3 Replies Latest reply on Jul 18, 2010 2:53 AM by swd847

    Normal-scoped beans and constructors

    wujek
      Hi. I have the following application:


      public class Main {

          public static void main(String[] args) {
              new StartMain(null).go();
          }
      }


      class StartObserver {

          void printHello(@Observes ContainerInitialized event, SomeBean bean) {
              System.out.println("started!");
              bean.method();
          }
      }


      @ApplicationScoped
      class SomeBean {

          public SomeBean() {
              System.out.println(getClass().getName() + "() executing a very expensive operation");
          }

          public void method() {
              System.out.println(getClass().getName() + ".m()");
          }
      }


      When it executes (Weld-se) I get the following output:

      com.test.SomeBean_$$_javassist_2() executing a very expensive operation
      started!
      com.test.SomeBean() executing a very expensive operation
      com.test.SomeBean.m()

      As you can see, the proxy generated for the bean calls the superclass's constructor. It may happen that the constructor does something that has to be done only once, in which case the whole application fails (like some write to the database that fails with an exception when such entry already exists).
      Agreed, according to most (if not all) DI gurus no work should be done in the constructor, but what if? It is not a law, and this apparently would not work for Weld and its proxies. Is it the desired behavior? Or am I doing things wrong?

      Wuj
        • 1. Re: Normal-scoped beans and constructors
          wujek

          Does this mean nobody can answer this doubt?
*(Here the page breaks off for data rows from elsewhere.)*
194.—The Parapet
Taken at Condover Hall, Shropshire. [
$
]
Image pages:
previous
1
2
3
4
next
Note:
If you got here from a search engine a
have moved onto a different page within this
          • 2. Re: Normal-scoped beans and constructors
            andygibson.contact.andygibson.net

            It seems strange that the constructor would be called twice (in anything). Try printing out the toString() in the constructor to see if the two instances are the same. These aren't singletons, so it is possible that there could be multiple instances.


            The problem is that with a managed bean environment, bean construction is as much out of your hands as memory allocation is in a memory managed environment like java.


            Cheers,


            Andy Gibson

            • 3. Re: Normal-scoped beans and constructors
              swd847

              This is a JVM level restriction, however JVM's usually have a platform specific way of creating a bean without using the constructor. To enable this in weld put an empty file in


              META-INF/org.jboss.weld.enableUnsafeProxies
              



              and the constructor will not get called. You may need a more up to date version of weld though, as I am not sure when this was added.